DateRepeats 4.1.2 is also failing at UCSC Genome Browser building our hg38 patch 14. We use it to strip out the human specific repeats.
I added the famdbfile setting to DateRepeats so it does not complain about famdbfile path not found: my $tax = Taxonomy->new( taxonomyDataFile => $taxFile, famdbfile => "$dir/RepeatMaskerLib.h5");
However, it runs for more than 27 hours using CPU the whole time until I killed it.
With RM version 4.1.0, all the small patch chromosomes finished in just about one minute each.

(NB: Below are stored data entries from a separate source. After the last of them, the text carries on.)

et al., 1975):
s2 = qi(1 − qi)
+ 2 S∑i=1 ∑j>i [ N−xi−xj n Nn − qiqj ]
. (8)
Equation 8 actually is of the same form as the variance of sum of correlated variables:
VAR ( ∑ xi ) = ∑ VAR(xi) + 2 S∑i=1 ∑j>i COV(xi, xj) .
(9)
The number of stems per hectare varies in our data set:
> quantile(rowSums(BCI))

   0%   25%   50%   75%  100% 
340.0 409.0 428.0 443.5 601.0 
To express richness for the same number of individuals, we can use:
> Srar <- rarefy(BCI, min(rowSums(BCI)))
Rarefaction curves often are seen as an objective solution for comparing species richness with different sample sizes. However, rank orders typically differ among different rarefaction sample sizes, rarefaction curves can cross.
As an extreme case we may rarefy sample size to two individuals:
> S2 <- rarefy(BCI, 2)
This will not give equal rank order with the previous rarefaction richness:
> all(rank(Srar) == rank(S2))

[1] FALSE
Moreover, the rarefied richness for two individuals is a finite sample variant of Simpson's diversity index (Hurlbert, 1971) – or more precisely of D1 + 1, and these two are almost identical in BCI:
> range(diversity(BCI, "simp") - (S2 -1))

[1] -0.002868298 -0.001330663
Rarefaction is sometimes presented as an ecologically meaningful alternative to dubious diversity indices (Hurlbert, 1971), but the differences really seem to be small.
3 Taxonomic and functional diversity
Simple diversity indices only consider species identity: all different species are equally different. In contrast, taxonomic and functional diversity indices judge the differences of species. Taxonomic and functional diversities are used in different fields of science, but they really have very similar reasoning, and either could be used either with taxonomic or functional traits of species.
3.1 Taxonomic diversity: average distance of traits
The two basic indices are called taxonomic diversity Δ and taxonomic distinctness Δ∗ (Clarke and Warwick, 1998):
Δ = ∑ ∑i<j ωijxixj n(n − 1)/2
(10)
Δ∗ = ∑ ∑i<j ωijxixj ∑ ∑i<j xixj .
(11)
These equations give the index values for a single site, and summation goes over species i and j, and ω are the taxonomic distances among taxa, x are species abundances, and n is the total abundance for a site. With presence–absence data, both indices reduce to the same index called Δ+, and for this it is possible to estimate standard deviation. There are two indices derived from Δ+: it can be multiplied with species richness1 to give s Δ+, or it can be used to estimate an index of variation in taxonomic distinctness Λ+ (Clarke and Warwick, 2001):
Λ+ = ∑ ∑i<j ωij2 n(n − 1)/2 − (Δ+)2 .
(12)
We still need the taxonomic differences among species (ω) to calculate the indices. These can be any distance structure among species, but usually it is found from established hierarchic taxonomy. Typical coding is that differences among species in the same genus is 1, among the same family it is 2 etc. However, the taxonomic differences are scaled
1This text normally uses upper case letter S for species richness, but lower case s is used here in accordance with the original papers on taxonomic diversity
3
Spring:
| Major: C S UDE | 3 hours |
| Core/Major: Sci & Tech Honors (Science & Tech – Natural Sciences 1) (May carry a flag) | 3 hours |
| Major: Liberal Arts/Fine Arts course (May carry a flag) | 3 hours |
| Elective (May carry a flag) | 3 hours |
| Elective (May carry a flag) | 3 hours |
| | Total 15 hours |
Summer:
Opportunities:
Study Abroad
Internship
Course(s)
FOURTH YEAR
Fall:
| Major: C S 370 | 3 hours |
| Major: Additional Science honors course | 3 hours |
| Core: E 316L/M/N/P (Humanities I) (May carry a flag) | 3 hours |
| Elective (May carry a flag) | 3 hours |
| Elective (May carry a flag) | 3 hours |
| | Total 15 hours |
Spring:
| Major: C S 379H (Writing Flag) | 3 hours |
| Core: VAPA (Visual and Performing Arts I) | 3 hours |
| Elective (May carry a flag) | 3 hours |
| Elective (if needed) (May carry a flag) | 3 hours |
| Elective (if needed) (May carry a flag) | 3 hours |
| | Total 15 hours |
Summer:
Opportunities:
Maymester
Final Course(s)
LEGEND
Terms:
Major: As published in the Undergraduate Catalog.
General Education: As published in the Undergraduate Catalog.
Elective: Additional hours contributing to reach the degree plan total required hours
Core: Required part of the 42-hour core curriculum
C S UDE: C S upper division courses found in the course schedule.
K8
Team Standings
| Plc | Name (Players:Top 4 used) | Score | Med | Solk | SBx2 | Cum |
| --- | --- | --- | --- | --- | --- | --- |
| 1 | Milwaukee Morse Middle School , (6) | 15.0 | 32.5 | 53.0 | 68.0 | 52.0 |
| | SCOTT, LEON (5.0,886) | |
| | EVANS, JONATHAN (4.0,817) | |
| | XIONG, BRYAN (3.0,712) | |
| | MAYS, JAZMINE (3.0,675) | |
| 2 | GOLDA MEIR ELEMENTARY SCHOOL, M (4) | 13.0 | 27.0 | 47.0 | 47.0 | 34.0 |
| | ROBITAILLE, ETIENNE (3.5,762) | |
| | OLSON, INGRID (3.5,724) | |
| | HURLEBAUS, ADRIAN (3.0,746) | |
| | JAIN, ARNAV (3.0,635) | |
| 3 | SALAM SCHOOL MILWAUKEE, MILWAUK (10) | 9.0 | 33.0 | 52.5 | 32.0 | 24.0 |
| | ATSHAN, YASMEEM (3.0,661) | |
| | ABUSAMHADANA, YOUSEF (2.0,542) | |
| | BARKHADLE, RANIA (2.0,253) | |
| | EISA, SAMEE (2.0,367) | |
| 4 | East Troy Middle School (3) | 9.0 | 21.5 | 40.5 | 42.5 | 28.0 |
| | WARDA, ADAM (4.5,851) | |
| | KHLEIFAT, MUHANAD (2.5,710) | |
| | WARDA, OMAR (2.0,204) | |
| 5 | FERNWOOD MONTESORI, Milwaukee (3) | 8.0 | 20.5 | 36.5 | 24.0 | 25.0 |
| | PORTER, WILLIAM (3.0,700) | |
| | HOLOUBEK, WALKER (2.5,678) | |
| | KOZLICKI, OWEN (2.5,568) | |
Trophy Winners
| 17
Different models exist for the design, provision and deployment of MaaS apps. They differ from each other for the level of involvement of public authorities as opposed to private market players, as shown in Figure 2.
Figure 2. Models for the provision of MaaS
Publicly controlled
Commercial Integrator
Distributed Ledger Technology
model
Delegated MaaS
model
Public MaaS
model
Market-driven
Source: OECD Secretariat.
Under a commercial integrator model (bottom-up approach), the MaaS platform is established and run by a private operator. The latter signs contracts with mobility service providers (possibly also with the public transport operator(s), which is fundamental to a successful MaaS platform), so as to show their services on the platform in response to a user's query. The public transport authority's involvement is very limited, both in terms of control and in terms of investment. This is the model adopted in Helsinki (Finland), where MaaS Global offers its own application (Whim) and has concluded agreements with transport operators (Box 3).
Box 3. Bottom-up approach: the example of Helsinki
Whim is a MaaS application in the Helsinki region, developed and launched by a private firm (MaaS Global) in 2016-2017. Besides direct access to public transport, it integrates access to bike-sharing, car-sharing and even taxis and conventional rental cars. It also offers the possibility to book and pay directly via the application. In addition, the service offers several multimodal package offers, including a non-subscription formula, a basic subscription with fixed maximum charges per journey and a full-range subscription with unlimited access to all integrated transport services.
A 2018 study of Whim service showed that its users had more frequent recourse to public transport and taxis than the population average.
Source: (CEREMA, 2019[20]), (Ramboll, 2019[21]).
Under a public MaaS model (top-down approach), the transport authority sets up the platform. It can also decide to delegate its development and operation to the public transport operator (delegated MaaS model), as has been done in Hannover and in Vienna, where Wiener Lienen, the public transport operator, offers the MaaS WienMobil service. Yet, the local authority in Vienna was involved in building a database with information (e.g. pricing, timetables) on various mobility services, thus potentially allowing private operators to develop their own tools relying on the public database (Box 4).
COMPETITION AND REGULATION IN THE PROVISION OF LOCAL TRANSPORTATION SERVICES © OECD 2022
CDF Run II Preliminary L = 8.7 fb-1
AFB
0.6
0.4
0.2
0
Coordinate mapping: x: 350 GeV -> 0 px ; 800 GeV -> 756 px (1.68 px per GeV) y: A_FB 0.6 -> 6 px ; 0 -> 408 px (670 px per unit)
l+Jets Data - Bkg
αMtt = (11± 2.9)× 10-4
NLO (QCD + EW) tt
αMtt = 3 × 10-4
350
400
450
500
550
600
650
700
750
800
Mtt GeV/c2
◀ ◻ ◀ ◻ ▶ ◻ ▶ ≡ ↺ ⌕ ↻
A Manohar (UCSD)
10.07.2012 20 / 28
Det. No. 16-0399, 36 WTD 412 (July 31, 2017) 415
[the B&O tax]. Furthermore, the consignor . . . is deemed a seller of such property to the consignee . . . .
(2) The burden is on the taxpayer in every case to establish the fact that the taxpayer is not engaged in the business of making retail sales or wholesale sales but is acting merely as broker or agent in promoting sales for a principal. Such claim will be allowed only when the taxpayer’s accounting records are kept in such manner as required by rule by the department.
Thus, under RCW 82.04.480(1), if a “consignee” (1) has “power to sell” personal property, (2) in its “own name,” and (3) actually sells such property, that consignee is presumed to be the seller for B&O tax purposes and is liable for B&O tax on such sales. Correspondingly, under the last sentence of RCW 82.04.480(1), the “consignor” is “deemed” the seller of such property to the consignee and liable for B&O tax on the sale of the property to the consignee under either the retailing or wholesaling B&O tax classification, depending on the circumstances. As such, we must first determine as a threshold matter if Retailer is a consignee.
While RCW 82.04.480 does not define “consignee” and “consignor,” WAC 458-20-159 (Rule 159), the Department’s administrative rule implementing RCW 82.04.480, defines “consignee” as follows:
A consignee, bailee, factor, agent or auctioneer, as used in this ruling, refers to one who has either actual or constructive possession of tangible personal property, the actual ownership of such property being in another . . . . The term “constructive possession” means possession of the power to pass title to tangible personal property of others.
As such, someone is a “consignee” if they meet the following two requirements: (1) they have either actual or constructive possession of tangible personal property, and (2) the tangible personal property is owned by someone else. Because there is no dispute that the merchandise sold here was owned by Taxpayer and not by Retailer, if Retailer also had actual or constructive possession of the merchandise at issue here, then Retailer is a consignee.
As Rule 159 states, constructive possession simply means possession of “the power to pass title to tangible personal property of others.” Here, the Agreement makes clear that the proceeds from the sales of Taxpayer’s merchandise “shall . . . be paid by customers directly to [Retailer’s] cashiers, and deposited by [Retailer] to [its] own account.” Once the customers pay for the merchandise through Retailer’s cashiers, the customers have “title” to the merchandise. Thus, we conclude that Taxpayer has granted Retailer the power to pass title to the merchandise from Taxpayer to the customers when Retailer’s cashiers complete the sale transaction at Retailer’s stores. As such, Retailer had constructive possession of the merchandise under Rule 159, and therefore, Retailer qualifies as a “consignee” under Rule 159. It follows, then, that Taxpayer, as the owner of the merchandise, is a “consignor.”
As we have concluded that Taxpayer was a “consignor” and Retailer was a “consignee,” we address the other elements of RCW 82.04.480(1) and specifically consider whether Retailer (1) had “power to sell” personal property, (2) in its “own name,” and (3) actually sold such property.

Please let me know if it would be handy to supply the commandline and input file for testing.
Hanging command is: DateRepeats chr5_MU273352v1_fix.txt -query human -comp 'mus musculus'
Thanks Galt. I removed DateRepeats in the latest version (4.1.4) as it needs refactoring. I will make sure this is a high priority for the next release.